Spotkanie Nawrockiego z Orbanem. Jest zapowiedź
Prezydent Karol Nawrocki planuje spotkanie z premierem Węgier Viktorem Orbanem. Zgodnie ze słowami rzecznika prezydenta Rafała Leśkiewicza, "dojdzie do niego w najbliższym czasie". - Relacje polsko-węgierskie są dla nas niezwykle ważne - dodał w rozmowie z PAP.
Premier Węgier Viktor Orban przekazał w czwartek w mediach społecznościowych, że jego rząd "zaczyna odbudowywać współpracę polsko-węgierską", do czego sygnał miał dać mu prezydent Karol Nawrocki. Dzień wcześniej wizytę w Polsce zakończył węgierski minister do spraw Unii Europejskiej Janos Boka, który spotkał się podczas Forum Ekonomicznego w Karpaczu m.in. z doradcą prezydenta Jackiem Saryuszem-Wolskim.
W poniedziałek rzecznik prezydenta Rafał Leśkiewicz zaznaczył, że planowane jest spotkanie prezydenta Polski i premiera Węgier, tak jak "wiele innych spotkań".
- Poczekajmy na spotkanie, do którego zapewne dojdzie w najbliższym czasie.
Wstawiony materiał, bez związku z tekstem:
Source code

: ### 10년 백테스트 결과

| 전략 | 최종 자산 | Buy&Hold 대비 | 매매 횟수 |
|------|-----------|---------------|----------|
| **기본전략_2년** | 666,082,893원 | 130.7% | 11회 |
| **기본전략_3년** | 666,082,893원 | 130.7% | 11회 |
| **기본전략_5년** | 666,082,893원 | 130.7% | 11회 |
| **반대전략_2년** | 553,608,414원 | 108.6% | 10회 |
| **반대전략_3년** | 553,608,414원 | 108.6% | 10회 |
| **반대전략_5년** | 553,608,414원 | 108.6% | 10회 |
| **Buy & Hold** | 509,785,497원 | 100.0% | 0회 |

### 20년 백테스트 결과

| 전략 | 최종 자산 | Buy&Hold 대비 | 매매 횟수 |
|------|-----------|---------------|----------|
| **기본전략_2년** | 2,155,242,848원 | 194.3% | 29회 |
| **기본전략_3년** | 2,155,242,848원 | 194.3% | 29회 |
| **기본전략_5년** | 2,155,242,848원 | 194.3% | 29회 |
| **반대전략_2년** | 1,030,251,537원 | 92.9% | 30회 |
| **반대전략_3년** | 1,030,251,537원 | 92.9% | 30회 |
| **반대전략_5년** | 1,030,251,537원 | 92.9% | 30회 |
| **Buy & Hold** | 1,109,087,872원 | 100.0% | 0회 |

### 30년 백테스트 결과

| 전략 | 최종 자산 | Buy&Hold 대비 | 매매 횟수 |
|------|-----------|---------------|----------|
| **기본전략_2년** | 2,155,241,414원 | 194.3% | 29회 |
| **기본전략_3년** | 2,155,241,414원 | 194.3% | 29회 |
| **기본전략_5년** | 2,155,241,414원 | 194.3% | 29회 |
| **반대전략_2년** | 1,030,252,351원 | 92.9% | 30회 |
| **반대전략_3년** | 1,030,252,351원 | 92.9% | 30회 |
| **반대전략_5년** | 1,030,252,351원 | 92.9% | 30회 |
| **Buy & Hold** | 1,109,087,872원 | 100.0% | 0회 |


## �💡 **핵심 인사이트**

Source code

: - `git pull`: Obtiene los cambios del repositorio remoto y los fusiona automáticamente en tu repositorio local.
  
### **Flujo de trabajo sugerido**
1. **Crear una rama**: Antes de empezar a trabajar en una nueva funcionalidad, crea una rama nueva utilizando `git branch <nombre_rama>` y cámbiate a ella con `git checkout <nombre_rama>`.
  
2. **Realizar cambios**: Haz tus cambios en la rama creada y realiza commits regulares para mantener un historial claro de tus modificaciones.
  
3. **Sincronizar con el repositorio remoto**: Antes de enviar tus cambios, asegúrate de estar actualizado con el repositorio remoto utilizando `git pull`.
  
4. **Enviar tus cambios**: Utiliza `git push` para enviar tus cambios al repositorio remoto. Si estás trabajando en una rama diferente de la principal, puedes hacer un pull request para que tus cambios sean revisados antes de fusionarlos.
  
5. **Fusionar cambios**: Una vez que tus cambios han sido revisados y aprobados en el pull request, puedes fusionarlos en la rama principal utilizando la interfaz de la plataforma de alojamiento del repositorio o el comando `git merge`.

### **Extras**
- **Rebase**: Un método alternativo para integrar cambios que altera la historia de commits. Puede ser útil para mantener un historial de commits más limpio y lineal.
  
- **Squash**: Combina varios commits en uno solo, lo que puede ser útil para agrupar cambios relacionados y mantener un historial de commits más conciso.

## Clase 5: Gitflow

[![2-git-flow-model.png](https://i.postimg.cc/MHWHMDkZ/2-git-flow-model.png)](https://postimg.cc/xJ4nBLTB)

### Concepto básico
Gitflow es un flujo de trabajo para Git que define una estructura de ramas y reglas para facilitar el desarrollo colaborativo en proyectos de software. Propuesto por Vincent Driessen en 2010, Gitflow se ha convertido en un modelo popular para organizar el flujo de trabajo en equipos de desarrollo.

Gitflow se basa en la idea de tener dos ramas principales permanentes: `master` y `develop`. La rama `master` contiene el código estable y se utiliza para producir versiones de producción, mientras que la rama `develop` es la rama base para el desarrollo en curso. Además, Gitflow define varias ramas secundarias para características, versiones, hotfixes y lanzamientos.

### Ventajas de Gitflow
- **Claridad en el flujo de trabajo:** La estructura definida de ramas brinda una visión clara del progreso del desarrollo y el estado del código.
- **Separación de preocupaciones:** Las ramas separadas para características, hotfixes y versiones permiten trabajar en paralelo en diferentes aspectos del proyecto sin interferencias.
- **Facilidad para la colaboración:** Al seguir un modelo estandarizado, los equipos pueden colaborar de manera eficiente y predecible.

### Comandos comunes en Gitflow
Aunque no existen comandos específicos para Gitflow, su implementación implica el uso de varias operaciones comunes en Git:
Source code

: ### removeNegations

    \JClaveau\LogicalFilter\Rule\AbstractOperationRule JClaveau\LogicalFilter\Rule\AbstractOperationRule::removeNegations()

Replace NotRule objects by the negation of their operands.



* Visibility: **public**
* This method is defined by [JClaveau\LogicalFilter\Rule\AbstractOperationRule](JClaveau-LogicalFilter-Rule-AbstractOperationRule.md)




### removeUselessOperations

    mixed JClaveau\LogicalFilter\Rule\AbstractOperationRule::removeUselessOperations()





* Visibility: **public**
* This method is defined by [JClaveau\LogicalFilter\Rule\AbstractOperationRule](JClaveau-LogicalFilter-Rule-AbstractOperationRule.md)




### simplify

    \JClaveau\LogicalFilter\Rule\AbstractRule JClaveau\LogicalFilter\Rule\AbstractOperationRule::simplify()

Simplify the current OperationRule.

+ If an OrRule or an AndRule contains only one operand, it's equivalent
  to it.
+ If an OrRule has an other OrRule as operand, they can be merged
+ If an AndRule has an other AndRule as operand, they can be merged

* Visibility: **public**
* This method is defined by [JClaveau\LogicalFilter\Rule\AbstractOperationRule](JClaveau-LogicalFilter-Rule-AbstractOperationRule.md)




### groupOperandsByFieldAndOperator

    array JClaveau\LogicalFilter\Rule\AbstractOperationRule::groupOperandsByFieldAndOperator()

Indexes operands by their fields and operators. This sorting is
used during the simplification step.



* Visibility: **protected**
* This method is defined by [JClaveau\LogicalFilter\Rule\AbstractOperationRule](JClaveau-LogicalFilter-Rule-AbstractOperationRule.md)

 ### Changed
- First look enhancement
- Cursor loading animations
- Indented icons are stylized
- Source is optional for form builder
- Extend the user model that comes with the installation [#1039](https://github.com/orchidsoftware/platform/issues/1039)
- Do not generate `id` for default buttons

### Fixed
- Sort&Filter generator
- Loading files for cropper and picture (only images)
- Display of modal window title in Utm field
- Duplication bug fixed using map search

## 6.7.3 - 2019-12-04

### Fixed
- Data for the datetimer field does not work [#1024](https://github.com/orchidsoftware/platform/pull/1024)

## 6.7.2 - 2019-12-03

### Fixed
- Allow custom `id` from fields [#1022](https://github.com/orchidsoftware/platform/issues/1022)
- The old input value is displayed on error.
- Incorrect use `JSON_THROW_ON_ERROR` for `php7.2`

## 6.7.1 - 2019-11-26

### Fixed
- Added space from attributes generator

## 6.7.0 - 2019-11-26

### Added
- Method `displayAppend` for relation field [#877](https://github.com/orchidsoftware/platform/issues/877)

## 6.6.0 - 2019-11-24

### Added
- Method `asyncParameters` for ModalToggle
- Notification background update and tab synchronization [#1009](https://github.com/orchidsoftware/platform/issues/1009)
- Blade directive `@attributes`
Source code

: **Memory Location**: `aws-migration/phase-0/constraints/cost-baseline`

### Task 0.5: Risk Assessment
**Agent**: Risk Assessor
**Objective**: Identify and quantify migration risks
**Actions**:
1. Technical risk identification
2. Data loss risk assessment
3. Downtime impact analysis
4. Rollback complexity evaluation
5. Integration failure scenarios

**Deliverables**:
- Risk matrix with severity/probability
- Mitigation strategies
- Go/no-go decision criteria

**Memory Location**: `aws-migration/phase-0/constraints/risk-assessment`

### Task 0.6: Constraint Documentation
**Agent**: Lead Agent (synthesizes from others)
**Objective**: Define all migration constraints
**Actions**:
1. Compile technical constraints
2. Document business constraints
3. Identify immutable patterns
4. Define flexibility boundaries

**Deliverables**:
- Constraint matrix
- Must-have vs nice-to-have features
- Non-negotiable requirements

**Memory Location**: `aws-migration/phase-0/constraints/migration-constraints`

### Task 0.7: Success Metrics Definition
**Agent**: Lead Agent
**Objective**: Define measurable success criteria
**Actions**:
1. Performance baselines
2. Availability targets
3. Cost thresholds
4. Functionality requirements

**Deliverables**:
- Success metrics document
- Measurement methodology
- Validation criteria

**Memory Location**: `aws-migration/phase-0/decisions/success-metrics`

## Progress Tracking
Ja jeszcze nie mogę powiedzieć kiedy, natomiast nie ma jakichś twardych ustaleń pomiędzy prezydentem Karolem Nawrockim a Viktorem Orbanem - ocenił.
Dalsza część artykułu pod materiałem wideo
Karol Nawrocki w USA. Mieszkańcy Białegostoku powiedzieli, co myślą o tej wizycie
- Relacje polsko-węgierskie są dla nas niezwykle ważne - stwierdził też rzecznik prezydenta, dodając, że trudno w tej chwili powiedzieć coś więcej na temat samego spotkania, jak i "uzgodnień, które mają nastąpić".
"Karol Nawrocki nie stanąłby w jednym szeregu z Putinem"
Leśkiewicz pytany był w tym kontekście o środową obecność szefa węgierskiego MSZ Petera Szijjarto podczas defilady w Pekinie w grupie m.in. z przywódcą Rosji Władimirem Putinem, Białorusi - Alaksandrem Łukaszenką i Korei Północnej - Kim Dzong Unem, i o to, czy - jego zdaniem - jest to dobre towarzystwo.
- Według mnie na pewno nie jest to dobre towarzystwo - oświadczył. - To jest wewnętrzna polityka prowadzona przez rząd węgierski. Ja nie będę się odnosił do tego, jak ta polityka jest prowadzona, to nie jest sprawa, która bezpośrednio dotyczy Polski i Polaków - mówił dalej.
Ocenił, że "na pewno pan prezydent Karol Nawrocki nie stanąłby w jednym szeregu z przywódcą Federacji Rosyjskiej, ze zbrodniarzem Władimirem Putinem". - Tym bardziej, że Putin ściga prezydenta Karola Nawrockiego za burzenie sowieckich obiektów propagandowych (w Polsce - red.) - oznajmił rzecznik prezydenta.